**WHAT THE TASK REQUIRES**
Reproduce verbatim the passage on 2D composite materials below, between "He noted that" and "Academy of Sciences.", inclusive.

**SOURCE DOCUMENT**
━━━━━━━━━━━━━━━━

2D composite materials are made up of atomic layers of a hard material, like graphene or an MXene, usually a transition metal carbide, nitride, or carbonitride, separated by layers of something to bond the layers together. While large chunks of graphene or MXenes have bulk properties, the strength of 2D composites comes from interfacial properties.

“Because we’re using an interface material that we can modify by repeating sequences, we can fine-tune the properties,” Demirel said. “We can make it very flexible and very strong at the same time.”

He noted that materials can also have unique heat conduction regimes or properties, radiating heat in one direction more strongly than 90 degrees. The results of this work have been published in the Proceedings of the National Academy of Sciences.

“This material would be ideal for running shoe insoles,” Demirel said. “It could cool the foot and repeated bending would not break the sole.”

These 2D composites could be used for flexible printed circuits, portable devices and other equipment requiring strength and flexibility.

According to Demirel, the traditional continuum theory does not explain why these materials are both strong and flexible, but the simulations have shown that the interface is important. What apparently happens is that with a higher percentage of material made up of the interface, the interface breaks in places when the material is stressed, but the material as a whole does not break.

━━━━━━━━━━━━━━━━

**PROVIDED INFORMATION**
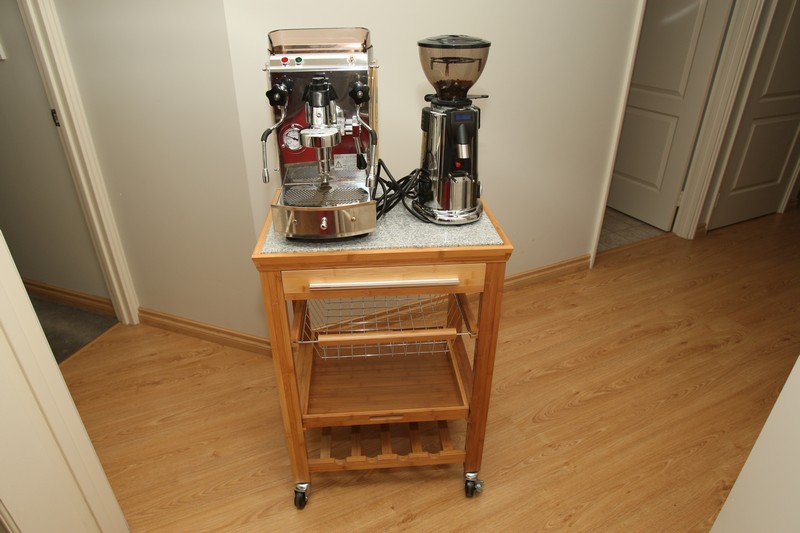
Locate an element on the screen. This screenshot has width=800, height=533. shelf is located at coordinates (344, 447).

━━━━━━━━━━━━━━━━

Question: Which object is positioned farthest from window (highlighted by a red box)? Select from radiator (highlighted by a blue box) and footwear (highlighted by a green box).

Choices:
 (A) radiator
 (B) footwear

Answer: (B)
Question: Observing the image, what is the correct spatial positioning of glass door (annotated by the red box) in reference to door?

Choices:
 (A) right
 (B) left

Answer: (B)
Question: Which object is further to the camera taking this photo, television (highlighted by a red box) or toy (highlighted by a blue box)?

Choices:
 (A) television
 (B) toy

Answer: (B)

━━━━━━━━━━━━━━━━

**RESULT OF THE EXERCISE**
He noted that materials can also have unique heat conduction regimes or properties, radiating heat in one direction more strongly than 90 degrees. The results of this work have been published in the Proceedings of the National Academy of Sciences.